Search the material for lines containing the word "middle", and copy each one.

- _DATA LISTING_
%%
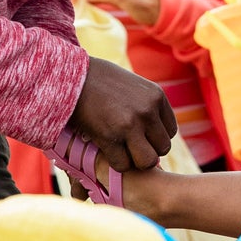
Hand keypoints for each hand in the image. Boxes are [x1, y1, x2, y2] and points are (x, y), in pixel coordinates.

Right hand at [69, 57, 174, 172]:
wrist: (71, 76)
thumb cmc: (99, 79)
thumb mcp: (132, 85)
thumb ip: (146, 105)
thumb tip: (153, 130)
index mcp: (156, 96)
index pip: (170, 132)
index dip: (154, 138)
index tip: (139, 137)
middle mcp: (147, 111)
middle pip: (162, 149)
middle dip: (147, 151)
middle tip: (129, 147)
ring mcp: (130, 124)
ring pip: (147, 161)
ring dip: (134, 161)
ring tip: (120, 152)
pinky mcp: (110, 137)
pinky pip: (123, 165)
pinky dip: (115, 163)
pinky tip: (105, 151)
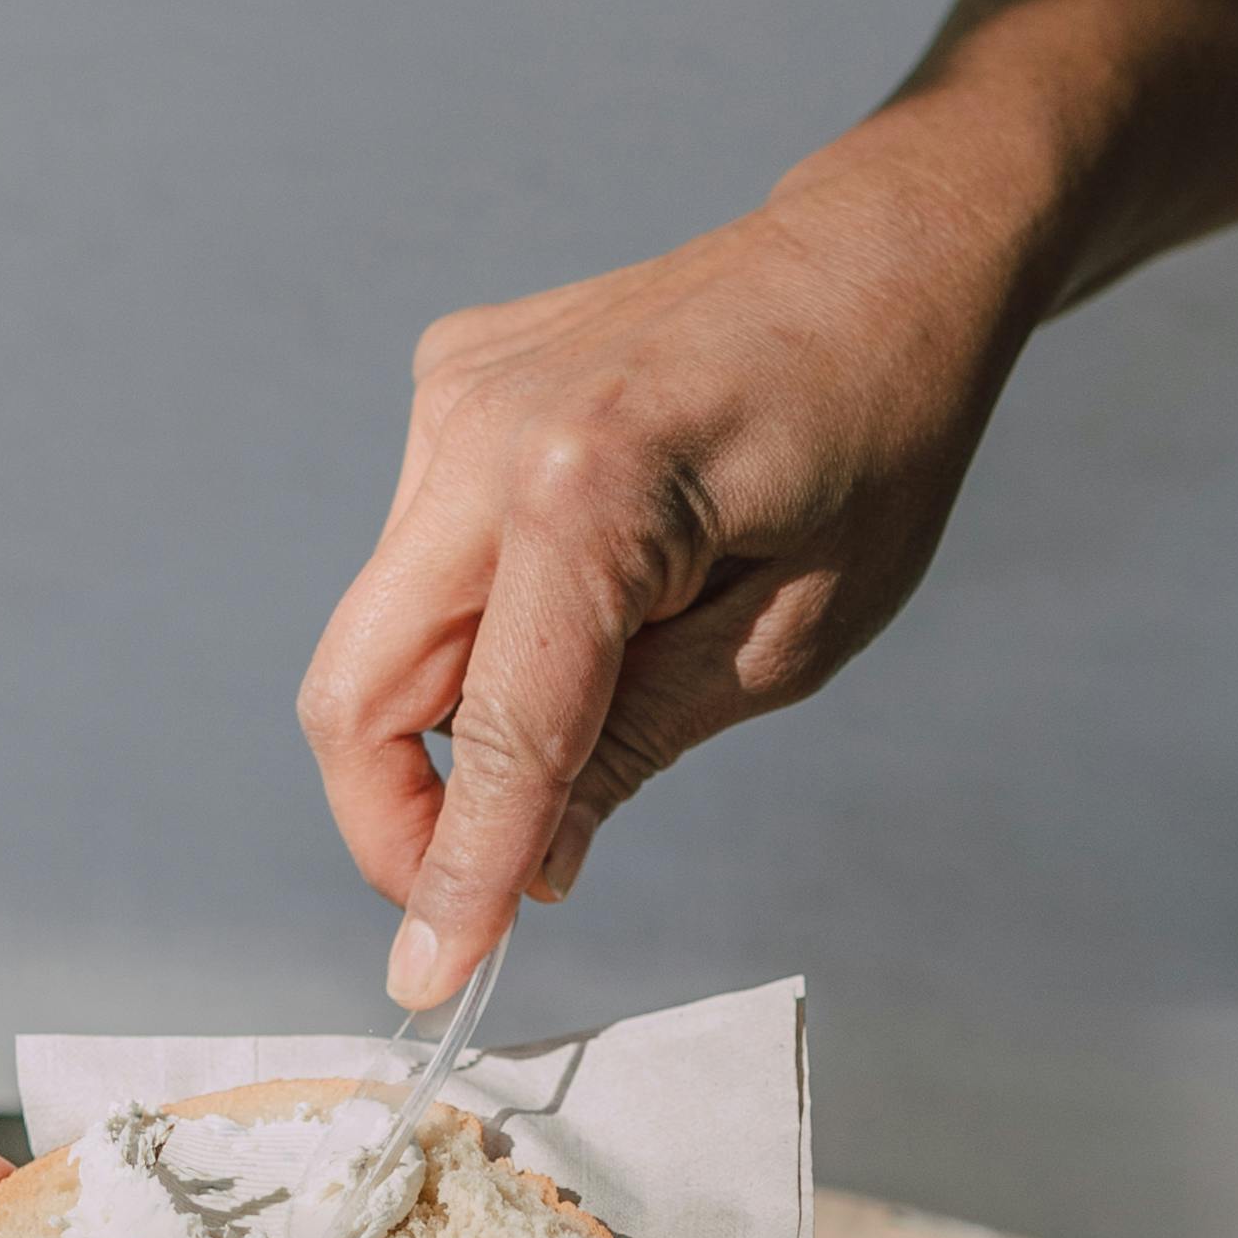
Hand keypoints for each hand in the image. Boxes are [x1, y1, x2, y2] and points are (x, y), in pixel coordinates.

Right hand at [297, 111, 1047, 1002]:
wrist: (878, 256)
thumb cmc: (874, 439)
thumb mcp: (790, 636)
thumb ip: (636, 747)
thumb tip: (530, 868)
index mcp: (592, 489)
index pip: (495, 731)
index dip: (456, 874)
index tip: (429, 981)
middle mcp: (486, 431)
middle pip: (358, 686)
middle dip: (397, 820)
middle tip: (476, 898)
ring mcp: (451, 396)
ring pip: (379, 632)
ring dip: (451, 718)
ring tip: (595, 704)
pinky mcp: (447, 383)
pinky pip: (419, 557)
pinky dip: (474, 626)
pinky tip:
%%
- _RESULT OF THIS TASK_
middle mcp: (147, 111)
middle pip: (162, 149)
middle dip: (147, 151)
middle tip: (129, 147)
middle mcp: (486, 431)
middle pip: (358, 686)
middle dip: (397, 820)
middle tip: (476, 898)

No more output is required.